QUOTED PASSAGE:

Viewers of the splashy new U.S. Open mixed doubles championship taking place this week will see teams comprising some of tennis’s most recognizable stars: Carlos Alcaraz and Emma Raducanu; Taylor Fritz and Elena Rybakina; Frances Tiafoe and Madison Keys. They will also see familiar athletic brands.
Mr. Alcaraz, Ms. Keys and Ms. Raducanu are all paid to wear the Nike swoosh. Mr. Fritz has an apparel contract with Hugo Boss, Ms. Rybakina with Yonex and Mr. Tiafoe with Lululemon. Ben Shelton, the young American tennis star who is also in the competition, is sponsored by On.
His mixed-doubles partner, Taylor Townsend, recently became the No. 1 women’s doubles player in the world. But many people may not recognize the logo she is wearing.
Ms. Townsend, 29, has been playing without an official clothing sponsor since 2017, when her contract with Nike lapsed. This year, those closely following her on-court appearances might have noticed her in garments with an interlocking TT, the logo for a namesake apparel brand she has been developing.
After eight years of playing in clothes bought off the rack and without a sponsorship, Ms. Townsend decided “to do my own thing,” as she put it in an interview. She has enlisted the help of Talton Alexander-John Ballard, 45, a designer outside Atlanta who goes by Alexander-John, and who has worked with New Balance and Puma. “Similar to how Q works with James Bond — that’s how I feel to Taylor,” he said.
Ms. Townsend showcased her TT logo at this year’s French Open and Wimbledon tournaments. Using a heat-transfer process, Alexander-John affixed it to her store-bought dresses and long-sleeved tops to create customized gear. “That’s her Frankenstein collection,” he said jokingly. “We took what she had at the time and kind of pieced some things together.”
By last month’s Mubadala Citi DC Open in Washington, Alexander-John had whipped up a new set of outfits for Ms. Townsend featuring the logo and a gemstone motif. For the U.S. Open, where she is also playing in the singles and women’s doubles competitions, the pair designed several more ensembles around three themes.

EXTRACTED DATA:
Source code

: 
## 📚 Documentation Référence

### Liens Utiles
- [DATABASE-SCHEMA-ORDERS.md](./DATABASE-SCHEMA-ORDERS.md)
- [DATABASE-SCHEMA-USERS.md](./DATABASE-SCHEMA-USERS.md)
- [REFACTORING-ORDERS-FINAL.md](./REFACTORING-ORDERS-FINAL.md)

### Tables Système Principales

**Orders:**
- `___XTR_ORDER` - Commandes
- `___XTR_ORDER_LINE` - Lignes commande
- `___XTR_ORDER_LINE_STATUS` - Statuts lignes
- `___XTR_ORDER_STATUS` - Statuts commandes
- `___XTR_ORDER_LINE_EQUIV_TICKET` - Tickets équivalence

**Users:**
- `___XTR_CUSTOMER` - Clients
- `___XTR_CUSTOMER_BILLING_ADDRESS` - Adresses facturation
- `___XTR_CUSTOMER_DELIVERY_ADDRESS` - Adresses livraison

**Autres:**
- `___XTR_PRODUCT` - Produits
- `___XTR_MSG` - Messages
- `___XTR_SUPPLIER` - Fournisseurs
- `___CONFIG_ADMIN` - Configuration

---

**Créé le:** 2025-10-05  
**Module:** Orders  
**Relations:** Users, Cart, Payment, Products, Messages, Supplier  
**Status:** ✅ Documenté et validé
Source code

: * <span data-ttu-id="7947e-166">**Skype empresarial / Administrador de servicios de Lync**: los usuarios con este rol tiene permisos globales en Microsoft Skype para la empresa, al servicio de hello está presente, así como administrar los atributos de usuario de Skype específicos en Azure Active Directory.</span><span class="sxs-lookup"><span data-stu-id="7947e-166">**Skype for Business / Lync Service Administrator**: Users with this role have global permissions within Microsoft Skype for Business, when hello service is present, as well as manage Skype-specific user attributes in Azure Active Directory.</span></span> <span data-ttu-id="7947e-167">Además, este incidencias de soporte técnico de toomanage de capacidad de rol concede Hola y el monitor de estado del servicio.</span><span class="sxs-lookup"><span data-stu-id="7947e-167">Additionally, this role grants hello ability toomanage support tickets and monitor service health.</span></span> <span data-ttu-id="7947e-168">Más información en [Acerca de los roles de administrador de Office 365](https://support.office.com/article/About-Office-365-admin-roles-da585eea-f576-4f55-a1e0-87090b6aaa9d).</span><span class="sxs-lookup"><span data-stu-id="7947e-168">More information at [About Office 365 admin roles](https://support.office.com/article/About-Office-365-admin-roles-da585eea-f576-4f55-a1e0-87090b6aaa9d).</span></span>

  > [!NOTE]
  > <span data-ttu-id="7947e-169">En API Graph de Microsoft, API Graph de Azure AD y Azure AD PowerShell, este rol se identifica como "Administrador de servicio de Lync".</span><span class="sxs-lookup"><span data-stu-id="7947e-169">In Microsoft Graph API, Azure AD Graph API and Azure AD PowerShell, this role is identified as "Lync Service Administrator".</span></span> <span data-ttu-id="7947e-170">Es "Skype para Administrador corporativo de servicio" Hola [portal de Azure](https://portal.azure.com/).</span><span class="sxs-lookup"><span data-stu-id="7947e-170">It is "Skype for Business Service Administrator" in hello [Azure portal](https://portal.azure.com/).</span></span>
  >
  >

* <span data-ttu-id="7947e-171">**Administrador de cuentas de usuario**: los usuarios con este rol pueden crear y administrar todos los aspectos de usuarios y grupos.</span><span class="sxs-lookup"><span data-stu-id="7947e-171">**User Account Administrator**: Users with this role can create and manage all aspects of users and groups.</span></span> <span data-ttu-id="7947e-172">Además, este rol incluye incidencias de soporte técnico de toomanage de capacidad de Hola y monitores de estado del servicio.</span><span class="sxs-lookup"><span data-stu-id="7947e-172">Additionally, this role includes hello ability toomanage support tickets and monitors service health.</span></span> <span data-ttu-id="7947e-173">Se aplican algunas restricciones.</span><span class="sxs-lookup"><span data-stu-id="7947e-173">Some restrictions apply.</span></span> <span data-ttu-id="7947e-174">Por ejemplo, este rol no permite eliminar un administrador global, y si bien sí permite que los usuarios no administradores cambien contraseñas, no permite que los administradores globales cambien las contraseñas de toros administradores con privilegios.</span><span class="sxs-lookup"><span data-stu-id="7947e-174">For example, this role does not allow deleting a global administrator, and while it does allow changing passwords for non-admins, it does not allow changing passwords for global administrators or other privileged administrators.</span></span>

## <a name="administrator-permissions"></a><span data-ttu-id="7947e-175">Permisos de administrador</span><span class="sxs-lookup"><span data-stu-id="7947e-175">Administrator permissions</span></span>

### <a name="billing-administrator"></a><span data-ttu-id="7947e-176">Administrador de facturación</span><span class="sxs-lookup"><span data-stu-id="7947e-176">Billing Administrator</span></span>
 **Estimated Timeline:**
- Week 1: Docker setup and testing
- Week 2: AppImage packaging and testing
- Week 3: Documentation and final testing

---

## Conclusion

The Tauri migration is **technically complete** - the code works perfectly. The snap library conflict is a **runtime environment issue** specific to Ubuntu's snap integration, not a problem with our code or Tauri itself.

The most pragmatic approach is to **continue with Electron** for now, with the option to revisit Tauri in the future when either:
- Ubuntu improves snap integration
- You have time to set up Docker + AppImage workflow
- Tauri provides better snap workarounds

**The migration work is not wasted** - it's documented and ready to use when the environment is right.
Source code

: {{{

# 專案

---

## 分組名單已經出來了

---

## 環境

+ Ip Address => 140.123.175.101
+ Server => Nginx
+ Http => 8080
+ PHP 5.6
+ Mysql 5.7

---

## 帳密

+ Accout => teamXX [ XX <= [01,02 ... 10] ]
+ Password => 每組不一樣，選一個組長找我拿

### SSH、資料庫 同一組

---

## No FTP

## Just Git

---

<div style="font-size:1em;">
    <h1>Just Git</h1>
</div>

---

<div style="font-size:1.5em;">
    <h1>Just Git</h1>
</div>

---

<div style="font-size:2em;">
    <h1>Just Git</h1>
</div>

PROBLEM TO WORK ON:
Pick up the article about Taylor Townsend's clothing line where it stops and keep writing it.

ANSWER FOR THE TASK:
For her first mixed-doubles match, Ms. Townsend plans to wear a kit inspired by orcas — an idea she got from a message that the actor Samuel L. Jackson, a tennis fan, sent her on Instagram about photos she shared during the DC Open. In one picture, taken after Ms. Townsend won a match, she was raising her hand above her head like a shark’s fin. In his message, Mr. Jackson told Ms. Townsend that she wasn’t a shark — she was an orca. (Killer whales, after all, are the ocean’s apex predators.)
The looks include a white dress with a pair of whales climbing up the sides of the bodice, and a crop top with a linear orca pattern near the midriff. What she chooses will depend on her mood and what her partner, Mr. Shelton, wears. “I will do what I can to match with him so we don’t look all over the place,” she said.
For her first singles match, Ms. Townsend plans to wear attire with a Tyrannosaurus rex theme — a tribute to her dinosaur-loving 4-year-old son. And for women’s doubles, Ms. Townsend, who will partner with Katerina Siniakova, plans to sport phoenix-inspired clothing: Her options include a black dress with embellishments that resemble glowing embers and a long-sleeved top with a flame print shooting up the arms.
“Every time that a phoenix is reborn, it has to burn itself to become new,” she said. “I’ve kind of been that throughout my career.”
Ms. Townsend, who last year reached a career high in singles at No. 46, grew up playing on public courts on the South Side of Chicago. After she became the top girls junior player in the world at 16, the United States Tennis Association told her it wouldn’t fund her travel to the U.S. Open unless she lost weight. (She made her own way to the tournament and won the junior doubles event.)
While a vast majority of top tennis players have some type of apparel partnership, whether it’s a multimillion-dollar deal or a handful of free outfits, Ms. Townsend is not unique in going without.
Hsieh Su-Wei, who has won seven women’s doubles Grand Slams, has played in off-the-rack looks for years. Zina Garrison, one of Ms. Townsend’s former coaches, was not sponsored for much of the 1980s, even after she reached No. 4 in the world in singles. (She finally got a contract with Reebok upon making the 1990 Wimbledon final, after playing throughout the tournament in clothes borrowed from Martina Navratilova.)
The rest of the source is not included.